After you have all inline assembly instructions in place you can first call the methods with the instructions for them to write their binary representation and next call AssemblerProgram's getProgram() method to get the actual machine code stored in the returned byte array. The resulting bytes can be written to the boot sector using appropriate tools.

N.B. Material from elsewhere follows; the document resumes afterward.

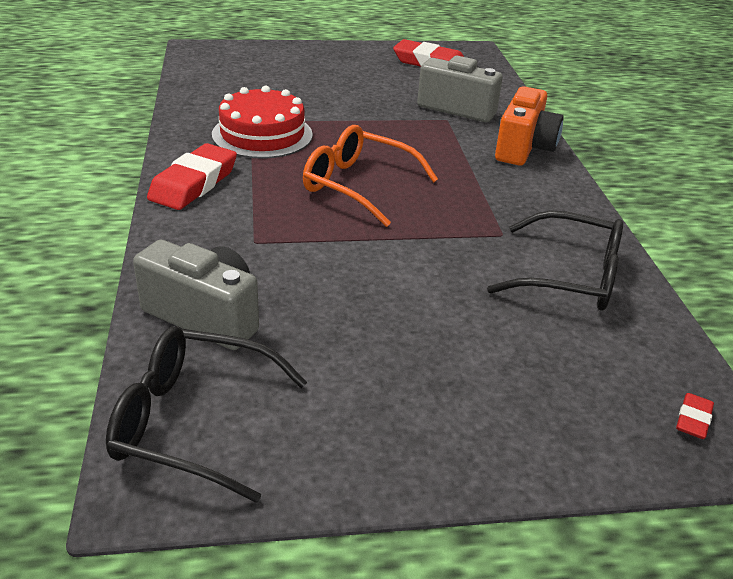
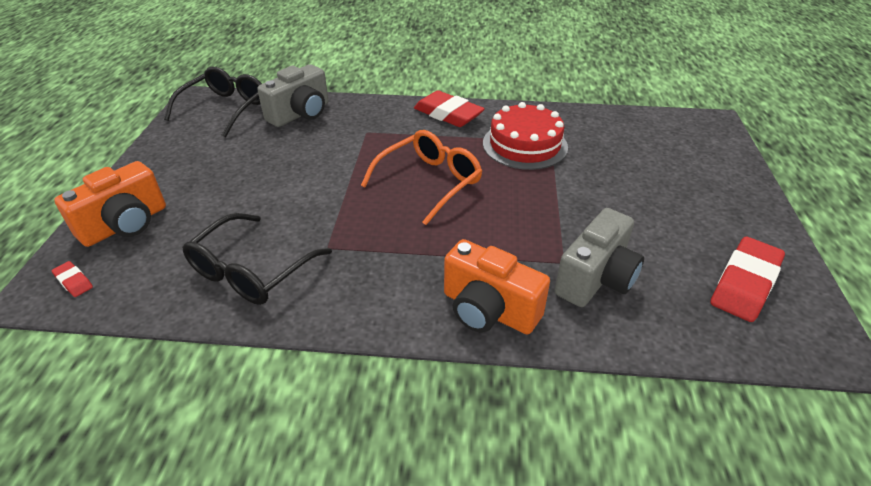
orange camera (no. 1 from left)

And, of course, this example shouldn't be considered as a good bootloader. It's just an example of a very simple bootloader, written in Java, which is able to load in memory a small image of 16-bit code and jump to it (do not forget offset register values).

What's next.

For the code above to work it is required to download some code. But the general direction of next step is towards the OS logic being defined as a more familiar Java program. The inline assembly shouldn't be used if there's no other way to define required logic. For it to be the case we need the translation phase. It is possible to compile Java code using GCC (GCJ) compiler, but it leads us to the area of C programmers with it's code formats, call conventions and a lot of compiler settings. The second option is to invent your own compiler. It's not so hard and in it's simplest form can be done just by translation of every Java bytecode in the assembly form. Example of such simple compiler also is included in the download, mentioned above. Beside of the translation the compiler allows to inline some assembly code and to invoke it from pure Java program. Also it worth to note the AssemblerProgramm class is able to produce 32 and 64 bit code and if you look at the package org.jembryos.boot.image._native.x86, and the BootRecordCode class (part of jEmbryoBootstrap project), then it is possible to find some examples that can help you to understand the tool better.